> Exercise data:
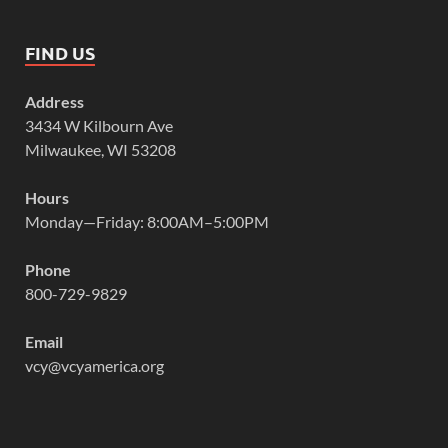
FIND US
Address
3434 W Kilbourn Ave
Milwaukee, WI 53208
Hours
Monday—Friday: 8:00AM–5:00PM
Phone
800-729-9829
Email
vcy@vcyamerica.org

> Work request:
A faithful, complete copy of the entries is required, without the pictures.

> Answer to this exercise:
FIND US
Address
3434 W Kilbourn Ave
Milwaukee, WI 53208
Hours
Monday—Friday: 8:00AM–5:00PM
Phone
800-729-9829
Email
vcy@vcyamerica.org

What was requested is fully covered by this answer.